Wednesday, December 13, 2006
I finished the thesis proposal. I feel sorry for my department head, not for having to read the proposal, but for having to read the four appendices I included. That was uncalled for, but they were crucial. I mean, what thesis is complete without an essay on the epistemological issues inherent in dream studies?
So now, folks, I can breathe a little. And maybe read....fiction?
In other news, a man from New York was rescued by firemen from the 7 ft tall mountain of poop, bottles of urine and "other debris" he had piled up in his bedroom. I'm not making this up. Apparently the pile of excrement trapped him in his room for four days, and he eventually struggled over to the phone to call for help. The 64 old man was treated for dehydration, hypothermia, bedsores, and exhaustion.
I'd be exhausted too if I piled all my poop up into a mountain. That's hard work. But that's no excuse to get dehydrated and not drink your own urine. Amateurs!
Oh - the picture is of an amazing slime mold I discovered growing on a log. This continues my series of nature's splendor/putrescence.
Wednesday, December 06, 2006
The rains have begin again and I'm celebrating, as usual, by posting pictures of putrescence. That's really how I roll. Above is a fruiting of shaggy manes - they're delicious fried in butter and garlic (what isn't?) but you better do it before they explode into a black inky mess. They change from plump firm flesh to drippy goo in less than 24 hours. Sort of like time-lapse bubonic plague victims.
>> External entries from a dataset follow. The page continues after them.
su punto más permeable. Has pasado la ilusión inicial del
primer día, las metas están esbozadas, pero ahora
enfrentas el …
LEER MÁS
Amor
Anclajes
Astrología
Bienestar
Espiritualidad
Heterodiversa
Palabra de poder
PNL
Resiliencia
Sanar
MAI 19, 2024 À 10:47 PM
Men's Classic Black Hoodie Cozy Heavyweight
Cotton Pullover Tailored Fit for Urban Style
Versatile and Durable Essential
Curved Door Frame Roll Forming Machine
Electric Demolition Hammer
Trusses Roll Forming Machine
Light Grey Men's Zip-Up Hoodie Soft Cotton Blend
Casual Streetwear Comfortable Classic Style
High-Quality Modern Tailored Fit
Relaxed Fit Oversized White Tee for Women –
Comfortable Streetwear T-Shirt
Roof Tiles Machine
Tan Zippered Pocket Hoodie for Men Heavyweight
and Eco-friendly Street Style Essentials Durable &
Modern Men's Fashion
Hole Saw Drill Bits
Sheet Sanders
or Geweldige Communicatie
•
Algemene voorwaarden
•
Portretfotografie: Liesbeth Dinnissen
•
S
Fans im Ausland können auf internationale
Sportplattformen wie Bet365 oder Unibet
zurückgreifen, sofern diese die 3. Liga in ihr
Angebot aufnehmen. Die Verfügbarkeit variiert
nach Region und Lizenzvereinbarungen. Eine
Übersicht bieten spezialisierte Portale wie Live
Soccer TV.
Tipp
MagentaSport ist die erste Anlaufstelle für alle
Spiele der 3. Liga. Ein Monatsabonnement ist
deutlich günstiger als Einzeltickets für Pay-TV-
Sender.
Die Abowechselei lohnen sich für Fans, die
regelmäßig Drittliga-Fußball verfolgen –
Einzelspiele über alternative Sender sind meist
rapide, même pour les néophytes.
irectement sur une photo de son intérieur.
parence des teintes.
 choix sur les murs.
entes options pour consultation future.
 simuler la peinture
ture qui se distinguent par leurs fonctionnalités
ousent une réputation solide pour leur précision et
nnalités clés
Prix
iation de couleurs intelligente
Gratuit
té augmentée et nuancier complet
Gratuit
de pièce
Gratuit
Watch out - make sure you don't have a related mushroom that's known as the "alcohol inky." It disables your body's ability to digest alcohol for several days (enyzyme actions) - so even a beer could cause terrible pain and digestive troubles.
Don't worry mom, I'm a mycophob by nature, so I'm really careful. In general successful mushroom hunting is all about caution and research and more caution and then more research. But then: yumminess!